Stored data
----

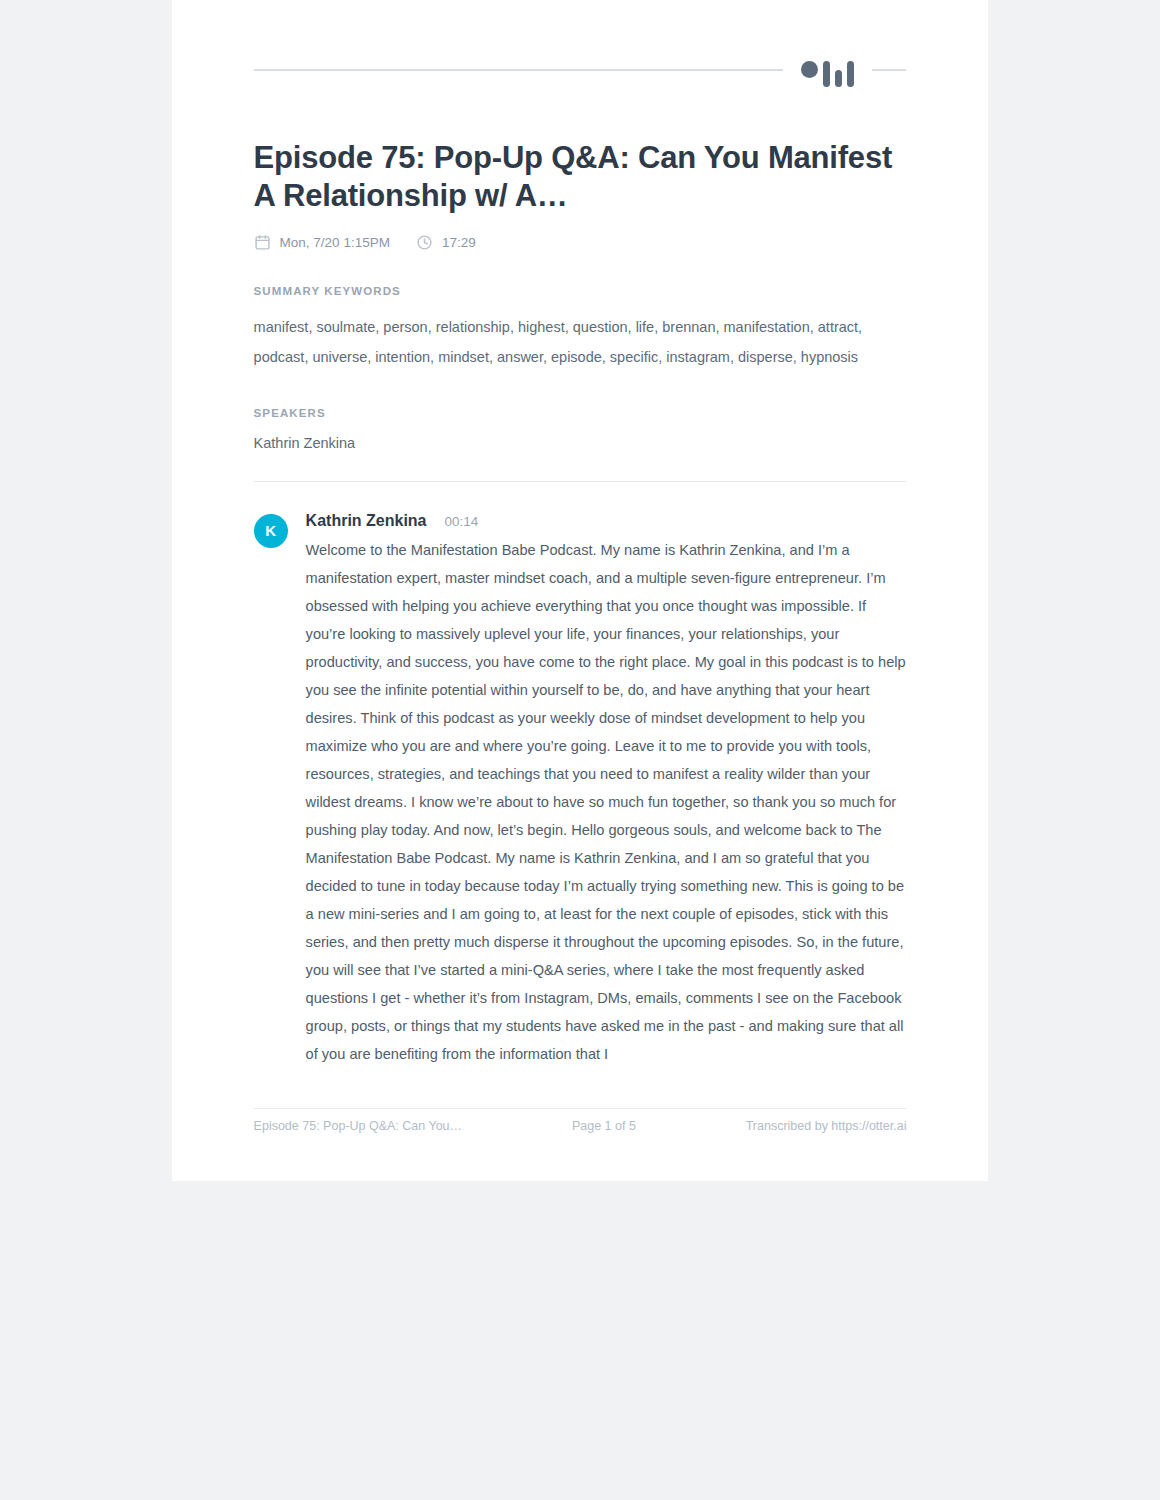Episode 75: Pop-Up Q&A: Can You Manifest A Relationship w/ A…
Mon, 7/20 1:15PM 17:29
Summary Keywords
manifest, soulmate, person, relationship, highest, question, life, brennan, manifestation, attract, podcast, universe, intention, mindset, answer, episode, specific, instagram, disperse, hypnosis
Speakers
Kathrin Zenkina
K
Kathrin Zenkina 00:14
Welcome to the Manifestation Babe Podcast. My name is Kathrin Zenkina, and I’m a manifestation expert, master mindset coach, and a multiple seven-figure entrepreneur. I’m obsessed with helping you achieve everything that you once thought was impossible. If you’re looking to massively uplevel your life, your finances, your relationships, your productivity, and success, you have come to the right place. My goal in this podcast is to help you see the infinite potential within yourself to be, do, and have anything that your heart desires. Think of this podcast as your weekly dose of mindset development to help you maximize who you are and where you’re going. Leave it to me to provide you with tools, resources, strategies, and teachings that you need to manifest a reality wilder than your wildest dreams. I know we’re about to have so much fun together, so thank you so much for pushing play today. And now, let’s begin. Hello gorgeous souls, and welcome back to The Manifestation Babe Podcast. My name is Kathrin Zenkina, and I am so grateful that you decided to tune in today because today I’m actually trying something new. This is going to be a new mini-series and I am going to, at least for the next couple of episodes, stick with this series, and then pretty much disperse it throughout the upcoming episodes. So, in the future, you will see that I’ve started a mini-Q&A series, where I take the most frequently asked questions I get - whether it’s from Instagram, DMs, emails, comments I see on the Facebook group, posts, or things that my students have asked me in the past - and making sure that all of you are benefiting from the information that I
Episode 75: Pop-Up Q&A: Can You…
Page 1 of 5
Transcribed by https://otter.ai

----

#### Task directions
Although the records contain pictures, the copy should hold only their text, reproduced exactly.

#### Result below
Episode 75: Pop-Up Q&A: Can You Manifest A Relationship w/ A…
Mon, 7/20 1:15PM 17:29
Summary Keywords
manifest, soulmate, person, relationship, highest, question, life, brennan, manifestation, attract, podcast, universe, intention, mindset, answer, episode, specific, instagram, disperse, hypnosis
Speakers
Kathrin Zenkina
K
Kathrin Zenkina 00:14
Welcome to the Manifestation Babe Podcast. My name is Kathrin Zenkina, and I’m a manifestation expert, master mindset coach, and a multiple seven-figure entrepreneur. I’m obsessed with helping you achieve everything that you once thought was impossible. If you’re looking to massively uplevel your life, your finances, your relationships, your productivity, and success, you have come to the right place. My goal in this podcast is to help you see the infinite potential within yourself to be, do, and have anything that your heart desires. Think of this podcast as your weekly dose of mindset development to help you maximize who you are and where you’re going. Leave it to me to provide you with tools, resources, strategies, and teachings that you need to manifest a reality wilder than your wildest dreams. I know we’re about to have so much fun together, so thank you so much for pushing play today. And now, let’s begin. Hello gorgeous souls, and welcome back to The Manifestation Babe Podcast. My name is Kathrin Zenkina, and I am so grateful that you decided to tune in today because today I’m actually trying something new. This is going to be a new mini-series and I am going to, at least for the next couple of episodes, stick with this series, and then pretty much disperse it throughout the upcoming episodes. So, in the future, you will see that I’ve started a mini-Q&A series, where I take the most frequently asked questions I get - whether it’s from Instagram, DMs, emails, comments I see on the Facebook group, posts, or things that my students have asked me in the past - and making sure that all of you are benefiting from the information that I
Episode 75: Pop-Up Q&A: Can You…
Page 1 of 5
Transcribed by https://otter.ai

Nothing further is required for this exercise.